*Transcribed page contents:*
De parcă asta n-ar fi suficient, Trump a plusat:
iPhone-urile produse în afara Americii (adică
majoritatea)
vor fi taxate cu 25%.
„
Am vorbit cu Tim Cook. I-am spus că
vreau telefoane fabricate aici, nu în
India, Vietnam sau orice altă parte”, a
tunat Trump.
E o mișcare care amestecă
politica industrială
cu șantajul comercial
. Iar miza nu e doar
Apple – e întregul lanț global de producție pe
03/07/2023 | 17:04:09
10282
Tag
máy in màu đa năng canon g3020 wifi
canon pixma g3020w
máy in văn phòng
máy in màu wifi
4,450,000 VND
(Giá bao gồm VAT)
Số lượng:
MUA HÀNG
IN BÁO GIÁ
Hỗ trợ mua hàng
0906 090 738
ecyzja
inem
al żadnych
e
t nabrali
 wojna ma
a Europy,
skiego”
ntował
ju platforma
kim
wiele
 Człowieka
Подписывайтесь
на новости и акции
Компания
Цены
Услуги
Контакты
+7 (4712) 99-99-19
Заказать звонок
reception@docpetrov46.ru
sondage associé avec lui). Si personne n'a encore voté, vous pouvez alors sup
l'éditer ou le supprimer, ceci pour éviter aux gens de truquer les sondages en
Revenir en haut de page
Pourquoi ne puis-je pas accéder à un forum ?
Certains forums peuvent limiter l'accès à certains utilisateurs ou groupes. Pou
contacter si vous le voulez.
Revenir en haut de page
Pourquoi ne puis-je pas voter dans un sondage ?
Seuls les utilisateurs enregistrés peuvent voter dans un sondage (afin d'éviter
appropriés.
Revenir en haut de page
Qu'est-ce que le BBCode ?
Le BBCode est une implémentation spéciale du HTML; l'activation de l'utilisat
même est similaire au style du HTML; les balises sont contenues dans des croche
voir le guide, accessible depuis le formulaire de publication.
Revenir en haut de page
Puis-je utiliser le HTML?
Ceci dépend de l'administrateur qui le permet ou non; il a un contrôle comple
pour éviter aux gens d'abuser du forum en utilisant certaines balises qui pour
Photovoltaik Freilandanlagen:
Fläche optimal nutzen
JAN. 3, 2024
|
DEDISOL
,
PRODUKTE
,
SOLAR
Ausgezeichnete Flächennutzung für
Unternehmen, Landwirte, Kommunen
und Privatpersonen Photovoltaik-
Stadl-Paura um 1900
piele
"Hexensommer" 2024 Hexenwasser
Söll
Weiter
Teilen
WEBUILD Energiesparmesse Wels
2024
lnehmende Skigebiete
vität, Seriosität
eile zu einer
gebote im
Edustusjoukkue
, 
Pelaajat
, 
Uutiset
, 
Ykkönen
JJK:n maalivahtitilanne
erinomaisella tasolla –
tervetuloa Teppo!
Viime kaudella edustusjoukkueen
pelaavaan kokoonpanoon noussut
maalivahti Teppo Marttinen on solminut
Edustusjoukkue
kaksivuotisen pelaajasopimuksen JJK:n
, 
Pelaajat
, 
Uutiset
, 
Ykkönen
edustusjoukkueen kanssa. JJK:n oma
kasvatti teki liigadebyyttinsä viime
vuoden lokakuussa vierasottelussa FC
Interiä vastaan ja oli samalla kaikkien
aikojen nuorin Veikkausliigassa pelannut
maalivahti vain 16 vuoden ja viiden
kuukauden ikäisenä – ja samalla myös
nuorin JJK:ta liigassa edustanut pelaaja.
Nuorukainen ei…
* * *
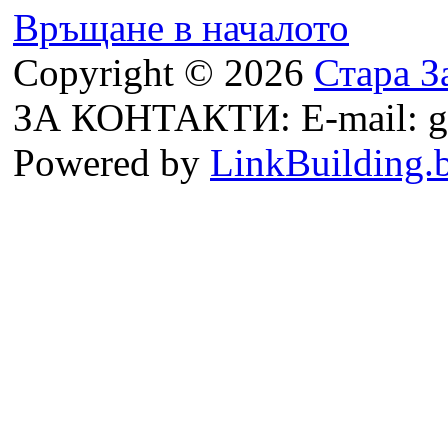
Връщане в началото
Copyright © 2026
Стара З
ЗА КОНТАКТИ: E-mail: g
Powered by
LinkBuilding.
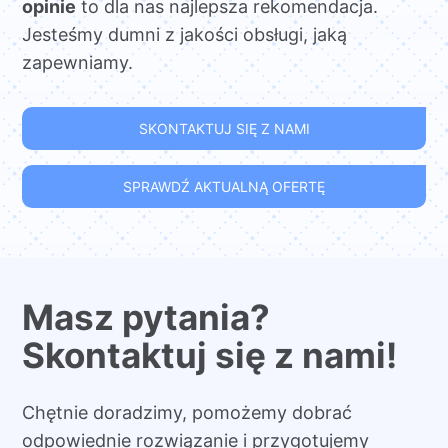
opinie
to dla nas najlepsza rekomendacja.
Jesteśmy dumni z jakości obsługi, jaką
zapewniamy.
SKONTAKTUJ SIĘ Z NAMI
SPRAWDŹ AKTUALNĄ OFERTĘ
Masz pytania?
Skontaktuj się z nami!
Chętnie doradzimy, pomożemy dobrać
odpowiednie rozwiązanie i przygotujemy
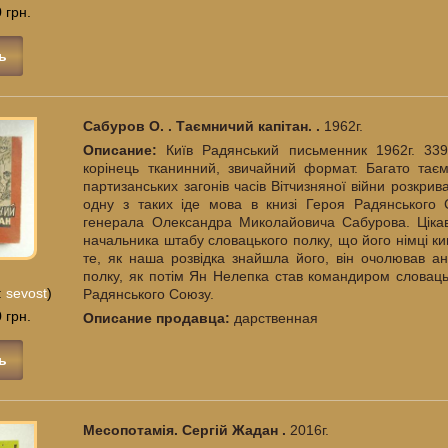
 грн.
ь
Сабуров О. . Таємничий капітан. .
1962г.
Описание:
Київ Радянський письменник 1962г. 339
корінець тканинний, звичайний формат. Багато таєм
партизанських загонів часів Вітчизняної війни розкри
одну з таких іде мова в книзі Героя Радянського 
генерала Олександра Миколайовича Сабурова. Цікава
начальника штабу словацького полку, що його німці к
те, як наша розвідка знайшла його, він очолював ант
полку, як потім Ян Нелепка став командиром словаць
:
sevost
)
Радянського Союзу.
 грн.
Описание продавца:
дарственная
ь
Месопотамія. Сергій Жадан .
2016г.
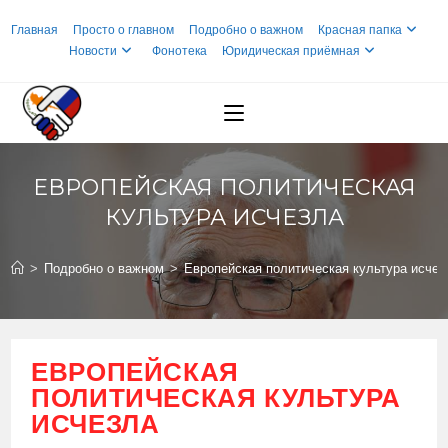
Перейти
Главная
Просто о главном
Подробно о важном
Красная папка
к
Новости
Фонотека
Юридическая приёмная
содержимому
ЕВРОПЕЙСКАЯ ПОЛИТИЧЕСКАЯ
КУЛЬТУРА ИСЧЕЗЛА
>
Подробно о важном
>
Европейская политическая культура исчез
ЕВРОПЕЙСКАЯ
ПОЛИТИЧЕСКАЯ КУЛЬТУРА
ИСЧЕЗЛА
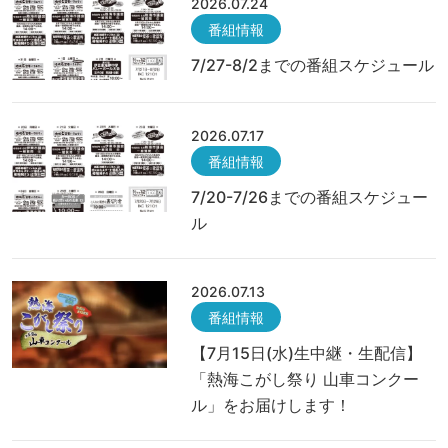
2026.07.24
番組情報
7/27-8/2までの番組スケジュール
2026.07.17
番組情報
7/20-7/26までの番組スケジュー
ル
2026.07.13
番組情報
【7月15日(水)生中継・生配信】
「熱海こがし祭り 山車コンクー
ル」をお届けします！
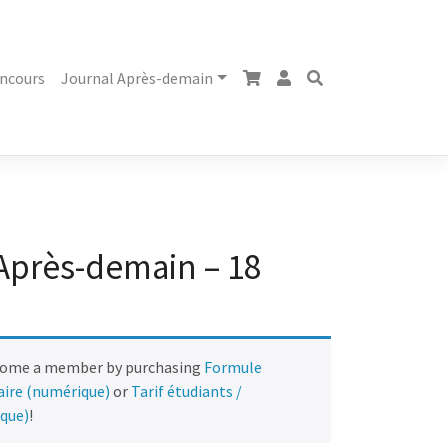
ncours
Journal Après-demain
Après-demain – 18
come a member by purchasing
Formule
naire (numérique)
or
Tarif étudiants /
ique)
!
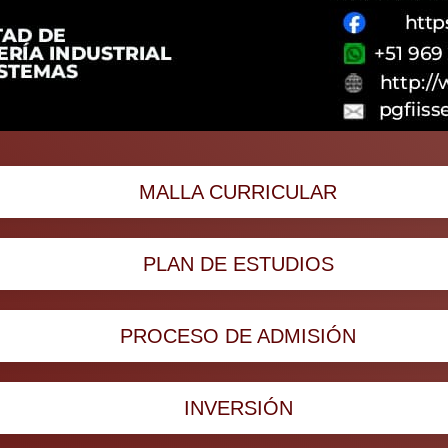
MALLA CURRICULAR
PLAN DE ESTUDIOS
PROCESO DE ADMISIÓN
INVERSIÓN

*EXERCISE PROMPT:* "gens" is the word to look for; copy every line of the data that has it.

*ANSWER BELOW:*
l'éditer ou le supprimer, ceci pour éviter aux gens de truquer les sondages en
pour éviter aux gens d'abuser du forum en utilisant certaines balises qui pour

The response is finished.